I have two collections

Posts:

{
    "_Id": "1",
    "_PostTypeId": "1",
    "_AcceptedAnswerId": "192",
    "_CreationDate": "2012-02-08T20:02:48.790",
    "_Score": "10",
    ...
    "_OwnerUserId": "6",
    ...
},
...

and users:

{
    "_Id": "1",
    "_Reputation": "101",
    "_CreationDate": "2012-02-08T19:45:13.447",
    "_DisplayName": "Geoff Dalgas",
    ...
    "_AccountId": "2"
},
...

and I want to find users who write between 5 and 15 posts. This is how my query looks like:

db.posts.aggregate([
    {
        $lookup: {
            from: "users", 
            localField: "_OwnerUserId",
            foreignField: "_AccountId", 
            as: "X"
        }
    },  
    {
        $group: {
            _id: "$X._AccountId", 
            posts: { $sum: 1 }
        }
    },   
    {
        $match : {posts: {$gte: 5, $lte: 15}}
    },  
    {
        $sort: {posts: -1 }
    },
    {
        $project : {posts: 1}
    }
])

and it works terrible slow. For 6k users and 10k posts it tooks over 40 seconds to get response while in relational database I get response in a split second. Where's the problem? I'm just getting started with mongodb and it's quite possible that I messed up this query.


Solution 1:

from https://docs.mongodb.com/manual/reference/operator/aggregation/lookup/

foreignField Specifies the field from the documents in the from collection. $lookup performs an equality match on the foreignField to the localField from the input documents. If a document in the from collection does not contain the foreignField, the $lookup treats the value as null for matching purposes.

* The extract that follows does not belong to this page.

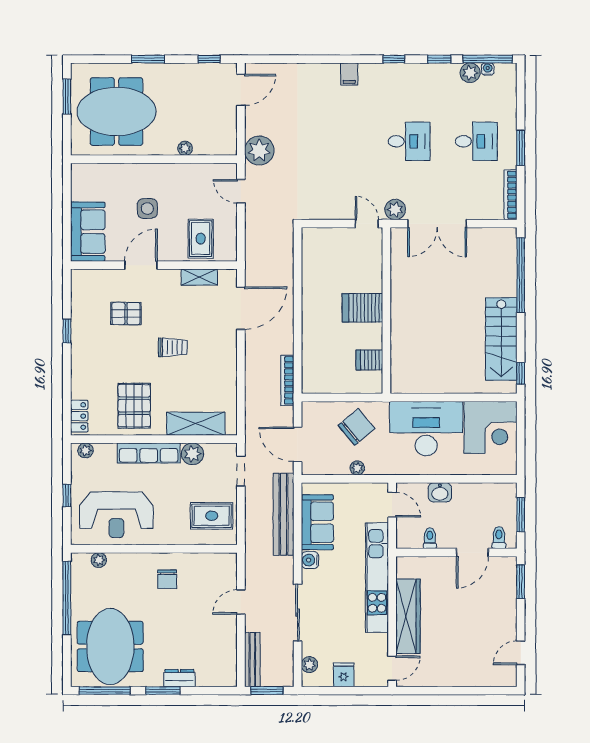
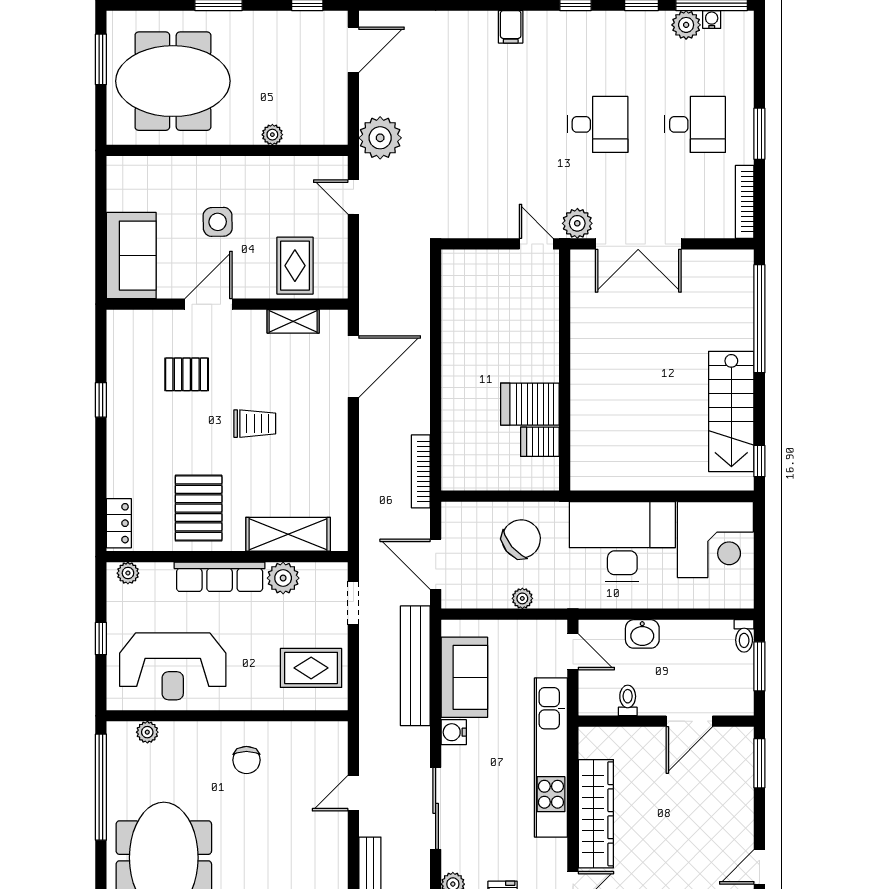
server rack: (362, 308) -> (530, 404), moved
toilet: (499, 538) -> (744, 636), moved, turned 180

This will be performed the same as any other query.

If you don't have an index on the field _AccountId, it will do a full tablescan query for each one of the 10,000 posts. The bulk of the time will be spent in that tablescan.

db.users.ensureIndex("_AccountId", 1) 

speeds up the process so it's doing 10,000 index hits instead of 10,000 table scans.

Solution 2:

In addition to bauman.space's suggestion to put an index on the _accountId field (which is critical), you should also do your $match stage as early as possible in the aggregation pipeline (i.e. as the first stage). Even though it won't use any indexes (unless you index the posts field), it will filter the result set before doing the $lookup (join) stage.

The reason why your query is terribly slow is that for every post, it is doing a non-indexed lookup (sequential read) for every user. That's around 60m reads!

Check out the Pipeline Optimization section of the MongoDB Aggregation Docs.